Defendant entered pleas of guilty to the now "separate and distinct” charges and was sentenced to a definite term of imprisonment of one year upon each plea, the sentences to be served consecutively with one another. Defendant appeals, claiming primarily that the sentence was improper. We agree.
Determination of this appeal turns on the question of whether the offenses upon which defendant was sentenced "were committed as parts of a single incident or transaction” (Penal Law § 70.25 [3]). "Criminal transaction” is very broadly defined to mean "conduct which establishes at least one offense, and which is comprised of two or more or a group of acts either (a) so closely related and connected in point of time and circumstance of commission as to constitute a single criminal incident, or (b) so closely related in criminal purpose of objective as to constitute elements or integral parts of a single criminal venture” (CPL 40.10 [2]). The subject offenses would seem to qualify as a criminal transaction under both categories, thereby precluding consecutive sentences which aggregate to exceed one year under Penal Law § 70.25 (3).
Clearly, defendant’s act of refusing the correction officers’ order and emphasis of that refusal by use of physical force constitute a single criminal incident. Commission of this sequence of acts, at the same time and place, involving the same victims and closely related in criminal purpose and objective cannot be other than part of a single criminal venture (see, *794 People v Haxhijaj, 99 AD2d 973; Matter of Meldish v Braatz, 99 AD2d 316, 318-319, lv denied 61 NY2d 608; People v Pellegriti, 98 AD2d 950; People v Silvagnio, 79 AD2d 1112; compare, People v O’Neil, 116 AD2d 853). The plea minutes do not support the existence of two "separate and distinct” incidents but, rather, evince an effort, albeit in good faith, to skew the facts to remove the case from the sentencing proscriptions set down by statute.
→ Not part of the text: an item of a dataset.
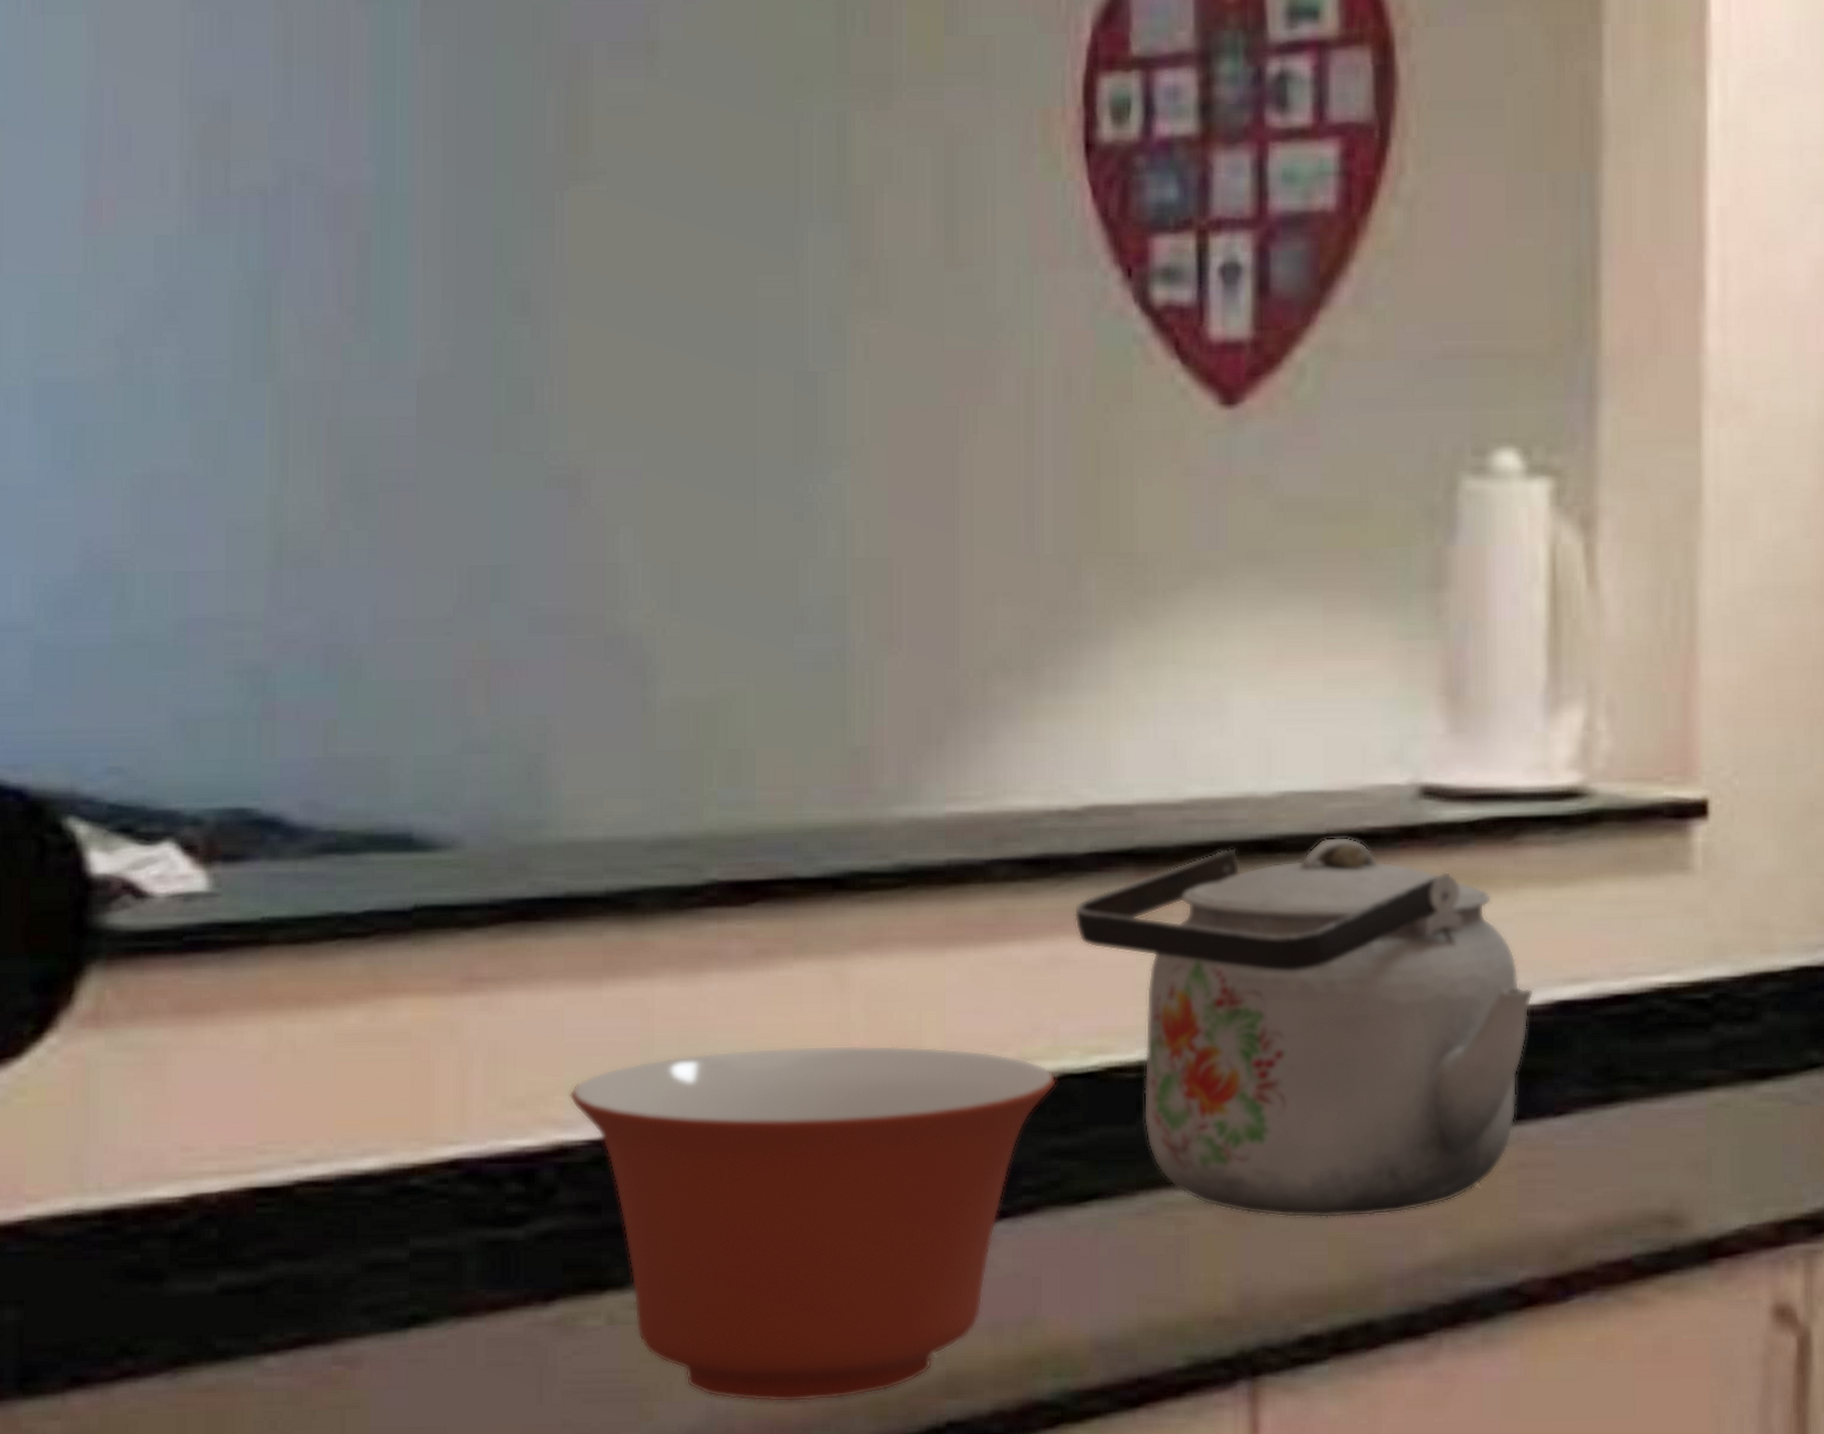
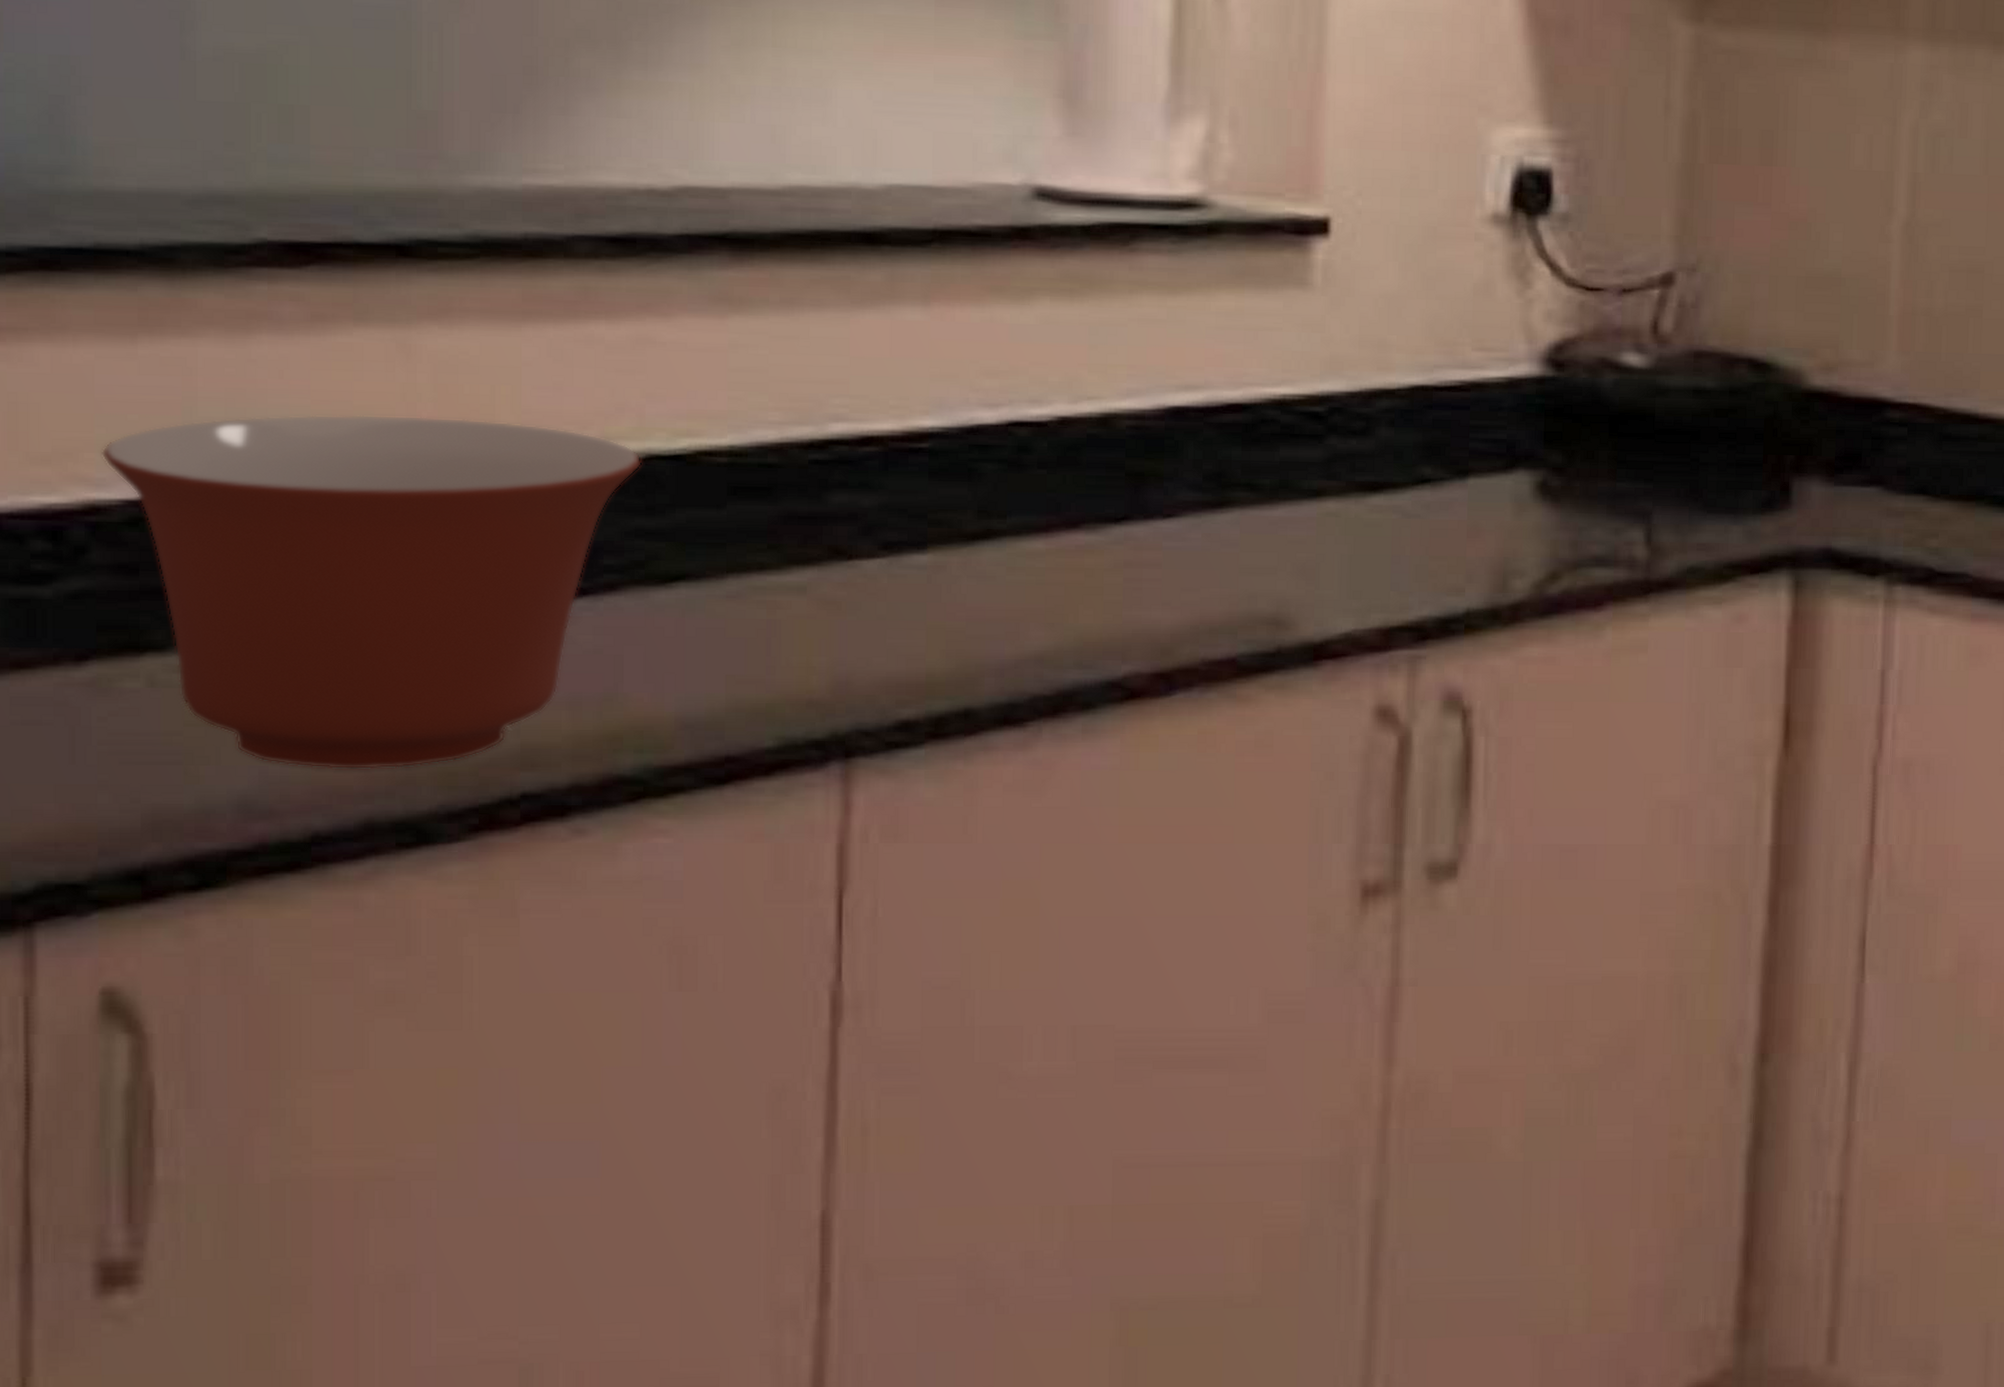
kettle: present [1074,837,1534,1219] -> none [662,232,1146,608]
Next, we reject the argument that defendant waived the application of Penal Law § 70.25 (3) as part of his plea bargain. It is of no moment that the sentence is part of a negotiated plea when the sentence imposed is not within the sentencing power of County Court (see, People v Lopez, 28 NY2d 148, 152; People v Montgomery, 115 AD2d 102, 103). Substantive law cannot be restructured to fit the notion of a Judge, a prosecutor and a defendant as to what is more appropriate in a particular case. If the sentencing statutes are not sufficiently flexible, the remedy lies with the Legislature (People v Lopez, supra, at 152).
Having determined that the sentences imposed herein are proscribed by Penal Law § 70.25 (3), it is not necessary that we consider the other arguments raised by defendant.
Judgment modified, on the law, by vacating the sentence; matter remitted to the County Court of Rensselaer County for resentencing in accordance with this court’s decision; and, as so modified, affirmed. Casey, J. P., Yesawich, Jr., Harvey and Mercure, JJ., concur.